Wednesday, June 26, 2013

1306.5780 (Ronin Wu et al.)

Observing Extended Sources with the \Herschel SPIRE Fourier Transform Spectrometer    [PDF]

Ronin Wu, Edward T. Polehampton, Mireya Etxaluze, Gibion Makiwa, David A. Naylor, Carl Salji, Bruce M. Swinyard, Marc Ferlet, Matthijs H. D. van der Wiel, Anthony J. Smith, Trevor Fulton, Matt J. Griffin, Jean-Paul Baluteau, Dominique Benielli, Jason Glenn, Rosalind Hopwood, Peter Imhof, Tanya Lim, Nanyao Lu, Pasquale Panuzzo, Chris Pearson, Sunil Sidher, Ivan Valtchanov
The Spectral and Photometric Imaging Receiver (SPIRE) on the European Space Agency's Herschel Space Observatory utilizes a pioneering design for its imaging spectrometer in the form of a Fourier Transform Spectrometer (FTS). The standard FTS data reduction and calibration schemes are aimed at objects with either a spatial extent much larger than the beam size or a source that can be approximated as a point source within the beam. However, when sources are of intermediate spatial extent, neither of these calibrations schemes is appropriate and both the spatial response of the instrument and the source's light profile must be taken into account and the coupling between them explicitly derived.

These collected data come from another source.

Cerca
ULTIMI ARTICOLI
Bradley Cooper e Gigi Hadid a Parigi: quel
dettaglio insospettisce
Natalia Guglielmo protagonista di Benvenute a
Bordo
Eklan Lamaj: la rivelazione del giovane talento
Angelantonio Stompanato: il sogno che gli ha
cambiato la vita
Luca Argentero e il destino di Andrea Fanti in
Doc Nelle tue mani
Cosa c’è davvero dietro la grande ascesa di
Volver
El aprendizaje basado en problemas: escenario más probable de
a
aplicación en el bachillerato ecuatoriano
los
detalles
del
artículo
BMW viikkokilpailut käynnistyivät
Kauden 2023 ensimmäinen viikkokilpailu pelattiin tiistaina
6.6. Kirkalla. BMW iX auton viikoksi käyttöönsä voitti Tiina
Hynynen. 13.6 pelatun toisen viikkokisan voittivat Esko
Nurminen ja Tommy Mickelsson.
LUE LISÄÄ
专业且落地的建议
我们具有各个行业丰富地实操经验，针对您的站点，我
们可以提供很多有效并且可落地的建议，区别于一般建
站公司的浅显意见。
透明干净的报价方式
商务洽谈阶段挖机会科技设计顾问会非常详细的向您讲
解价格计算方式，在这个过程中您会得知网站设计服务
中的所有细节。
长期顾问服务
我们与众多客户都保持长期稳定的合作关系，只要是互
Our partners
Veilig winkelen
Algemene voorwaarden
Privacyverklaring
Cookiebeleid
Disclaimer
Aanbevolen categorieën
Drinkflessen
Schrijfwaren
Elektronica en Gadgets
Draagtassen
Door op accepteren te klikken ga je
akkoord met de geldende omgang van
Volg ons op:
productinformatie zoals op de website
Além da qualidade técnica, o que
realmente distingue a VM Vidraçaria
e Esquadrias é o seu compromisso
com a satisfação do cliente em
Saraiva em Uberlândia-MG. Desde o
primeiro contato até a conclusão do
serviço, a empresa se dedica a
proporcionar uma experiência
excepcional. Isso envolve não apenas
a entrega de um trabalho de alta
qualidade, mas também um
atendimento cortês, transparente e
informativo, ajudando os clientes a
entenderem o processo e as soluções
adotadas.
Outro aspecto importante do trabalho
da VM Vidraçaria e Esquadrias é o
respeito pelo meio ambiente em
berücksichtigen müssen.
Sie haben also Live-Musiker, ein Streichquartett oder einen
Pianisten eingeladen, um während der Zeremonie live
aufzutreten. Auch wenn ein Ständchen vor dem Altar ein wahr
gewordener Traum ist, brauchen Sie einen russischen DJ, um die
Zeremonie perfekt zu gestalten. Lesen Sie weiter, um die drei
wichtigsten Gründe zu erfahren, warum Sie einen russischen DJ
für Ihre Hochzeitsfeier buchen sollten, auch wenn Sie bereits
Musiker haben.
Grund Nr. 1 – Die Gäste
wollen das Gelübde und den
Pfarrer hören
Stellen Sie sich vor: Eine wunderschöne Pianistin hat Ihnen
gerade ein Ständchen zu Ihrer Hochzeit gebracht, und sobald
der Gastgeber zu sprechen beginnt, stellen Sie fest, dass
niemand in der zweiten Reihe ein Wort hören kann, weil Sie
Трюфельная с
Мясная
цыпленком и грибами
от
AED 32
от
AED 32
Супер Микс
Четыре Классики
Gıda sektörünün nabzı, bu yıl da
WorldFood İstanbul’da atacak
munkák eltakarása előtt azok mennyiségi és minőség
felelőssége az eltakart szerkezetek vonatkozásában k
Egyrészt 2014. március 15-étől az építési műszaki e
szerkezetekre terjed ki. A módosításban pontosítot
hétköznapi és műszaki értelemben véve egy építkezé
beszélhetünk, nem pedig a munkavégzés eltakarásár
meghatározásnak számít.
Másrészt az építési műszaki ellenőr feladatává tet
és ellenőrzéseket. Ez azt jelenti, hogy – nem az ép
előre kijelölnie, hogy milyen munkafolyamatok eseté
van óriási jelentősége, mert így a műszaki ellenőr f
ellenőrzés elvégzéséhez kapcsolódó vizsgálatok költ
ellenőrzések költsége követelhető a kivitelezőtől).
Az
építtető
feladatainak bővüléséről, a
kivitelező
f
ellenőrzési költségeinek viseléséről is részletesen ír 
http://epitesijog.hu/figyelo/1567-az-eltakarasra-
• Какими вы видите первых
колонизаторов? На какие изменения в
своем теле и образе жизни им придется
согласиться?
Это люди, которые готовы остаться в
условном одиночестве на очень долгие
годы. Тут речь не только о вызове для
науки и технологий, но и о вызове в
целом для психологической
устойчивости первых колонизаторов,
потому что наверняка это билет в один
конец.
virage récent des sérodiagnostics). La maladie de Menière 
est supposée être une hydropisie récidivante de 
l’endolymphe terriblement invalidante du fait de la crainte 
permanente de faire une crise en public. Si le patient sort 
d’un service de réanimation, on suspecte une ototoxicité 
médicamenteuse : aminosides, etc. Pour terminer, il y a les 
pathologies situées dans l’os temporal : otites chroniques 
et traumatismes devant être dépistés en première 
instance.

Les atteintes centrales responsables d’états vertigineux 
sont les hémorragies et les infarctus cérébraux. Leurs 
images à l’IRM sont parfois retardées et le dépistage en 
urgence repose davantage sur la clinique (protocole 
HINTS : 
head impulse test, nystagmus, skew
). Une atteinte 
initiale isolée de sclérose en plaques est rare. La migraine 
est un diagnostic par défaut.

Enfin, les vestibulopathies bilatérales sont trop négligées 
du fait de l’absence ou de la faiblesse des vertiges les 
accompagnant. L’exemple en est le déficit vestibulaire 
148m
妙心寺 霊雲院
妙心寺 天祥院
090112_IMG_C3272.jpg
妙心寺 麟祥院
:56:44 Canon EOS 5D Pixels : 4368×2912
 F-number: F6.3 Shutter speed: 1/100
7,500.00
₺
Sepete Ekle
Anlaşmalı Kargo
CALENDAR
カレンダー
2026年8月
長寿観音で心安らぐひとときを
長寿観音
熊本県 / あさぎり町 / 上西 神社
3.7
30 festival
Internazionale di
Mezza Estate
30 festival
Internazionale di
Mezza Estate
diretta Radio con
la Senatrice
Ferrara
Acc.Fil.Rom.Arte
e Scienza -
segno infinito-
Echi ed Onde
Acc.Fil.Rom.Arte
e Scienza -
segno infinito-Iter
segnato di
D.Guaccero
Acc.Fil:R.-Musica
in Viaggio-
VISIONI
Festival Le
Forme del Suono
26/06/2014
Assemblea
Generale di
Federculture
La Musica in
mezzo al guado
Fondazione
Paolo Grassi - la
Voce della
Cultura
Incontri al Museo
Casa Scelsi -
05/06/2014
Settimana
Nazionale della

To that end, we derive the necessary corrections using an observed spectrum of a fully extended source with the beam profile and the source's light profile taken into account. We apply the derived correction to several observations of planets and compare the corrected spectra with their spectral models to study the beam coupling efficiency of the instrument in the case of partially extended sources. We find that we can apply these correction factors for sources with angular sizes up to \theta_{D} ~ 17". We demonstrate how the angular size of an extended source can be estimated using the difference between the sub-spectra observed at the overlap bandwidth of the two frequency channels in the spectrometer, at 959<\nu<989 GHz. Using this technique on an observation of Saturn, we estimate a size of 17.2", which is 3% larger than its true size on the day of observation. Finally, we show the results of the correction applied on observations of a nearby galaxy, M82, and the compact core of a Galactic molecular cloud, Sgr B2.